Investors have stampeded the exits in everything emerging over the last week as Argentina and Turkey let their currencies plunge and the markets watch for contagion. Currency devaluations across the board are going to lead to higher inflation and force central banks to increase rates, choking off growth. The pain may be far from over but is also leading to an opportunity to invest in the strongest markets and companies that could rebound.
Diversify across regions and sectors
As with everything investing, you need to diversify across a range of factors. This is extremely important with emerging market investing as regional risks often trump company fundamentals. Latin America is possibly the weakest of the group with Argentina already devaluing by more than 12% and Brazil on the cusp of a credit downgrade. The Middle East and North Africa (MENA) has come under pressure on political turmoil as the Arab Spring of 2010 has yet to resolve. Asia, ex-India, looks to be the strongest and most stable with continued Chinese growth and spillover effects from a rebounding Japan.
If you are going to invest in Latin America, it better be in Chile and one of the strongest picks is Banco Santander Chile (NYSE:BSAC). Chile's financial system is dominated by the eight largest banks which control 84% of the deposits. Banco Santander is the second largest bank by lending share and the third largest in terms of deposit, helping to drive scale advantages and returns. Non-performing loans have remained stable over the last two quarters at just 2.9% of the bank's total loan portfolio. The shares pay a 3.2% dividend yield and trade for 12.1 times trailing earnings.
The country is relatively safe with inflation of just 3% and economic growth of 4.7% over the last year. Chile has been extremely fiscally responsible with its commodities windfall and had over $15 billion set aside in an economic stabilization fund. Marginally higher inflation will improve net interest margin for banks and loan growth has not been to the excesses seen in other regional peers.
It is impossible to talk emerging markets without talking about China, though you might argue that the world's second largest economy may not be "emerging" in the sense of other markets. Emerging or not, GDP growth of roughly $618 billion a year drives a lot of demand. CNOOC (NYSE:CEO) is well positioned to benefit from the demand growth in energy and has a competitive advantage in exclusivity rights in partnering with foreign companies on offshore production.
Investor sentiment has turned markedly against the company on a lowered 2014 output target off of two years of missed production goals. The company is still expected to see 6% revenue growth this year and trades at just 6.3 times trailing earnings. Investors earn a 3.6% dividend yield while they wait for valuation to come up.
Russia has been one of my least favorite emerging markets for several years but it is relatively safe from the chaos we are seeing lately in other markets. Mobile Telesystems OJSC (NYSE:MBT) is a leader in the country and across the commonwealth states it serves, as well as one of the largest carriers in the world with more than 100 million subscribers. Though cellphone penetration in Russia is over 160%, broadband penetration is less than 60% which gives the company a scope advantage with its broadband, voice and cable service.

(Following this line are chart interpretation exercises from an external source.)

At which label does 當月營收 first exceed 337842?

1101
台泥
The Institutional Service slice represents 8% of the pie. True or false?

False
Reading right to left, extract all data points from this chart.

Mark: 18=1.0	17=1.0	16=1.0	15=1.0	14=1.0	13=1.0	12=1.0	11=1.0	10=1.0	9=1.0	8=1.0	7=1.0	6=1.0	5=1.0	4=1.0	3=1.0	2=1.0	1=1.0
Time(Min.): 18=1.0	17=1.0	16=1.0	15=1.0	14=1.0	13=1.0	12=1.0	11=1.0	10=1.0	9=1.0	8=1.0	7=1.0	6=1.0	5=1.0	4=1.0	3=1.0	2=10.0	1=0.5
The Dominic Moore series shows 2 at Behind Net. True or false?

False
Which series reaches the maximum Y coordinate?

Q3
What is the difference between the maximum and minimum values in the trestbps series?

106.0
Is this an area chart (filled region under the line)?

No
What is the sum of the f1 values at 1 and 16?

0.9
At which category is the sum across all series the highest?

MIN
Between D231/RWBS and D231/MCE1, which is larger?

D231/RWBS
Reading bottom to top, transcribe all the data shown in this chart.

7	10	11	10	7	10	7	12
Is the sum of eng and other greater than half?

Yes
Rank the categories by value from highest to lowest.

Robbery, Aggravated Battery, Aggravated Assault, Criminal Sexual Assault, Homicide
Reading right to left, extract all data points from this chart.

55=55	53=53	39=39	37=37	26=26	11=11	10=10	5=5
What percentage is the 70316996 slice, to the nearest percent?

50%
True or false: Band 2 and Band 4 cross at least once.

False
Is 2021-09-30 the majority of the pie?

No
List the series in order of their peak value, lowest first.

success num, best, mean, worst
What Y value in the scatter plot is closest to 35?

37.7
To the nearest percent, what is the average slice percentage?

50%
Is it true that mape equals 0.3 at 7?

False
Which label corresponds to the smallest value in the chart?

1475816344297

Revenue growth is fairly stable between 4% and 5% and shares trade at a reasonable 6.6 times trailing earnings. The company's profit margin of 19% is well above U.S. peers like AT&T (NYSE:T) with a margin of 14% and Verizon Communications (NYSE:VZ) with a margin of 2%. Shares of Mobile Telesystems pay a 4.5% dividend yield and are near their 52-week lows.
With the bloodbath over the last couple of weeks, investors need to start thinking about being greedy while the rest of the market is fearful. I doubt that the selloff has run its course completely but investors should consider staggering into the best names and not worry too much about picking a bottom. Look for relatively stable regions and stocks with a competitive advantage in their sector. High dividend yields in many of these names can provide decent returns while you wait for a longer-term rebound.
Disclosure: I have no positions in any stocks mentioned, and no plans to initiate any positions within the next 72 hours. I wrote this article myself, and it expresses my own opinions. I am not receiving compensation for it (other than from Seeking Alpha). I have no business relationship with any company whose stock is mentioned in this article.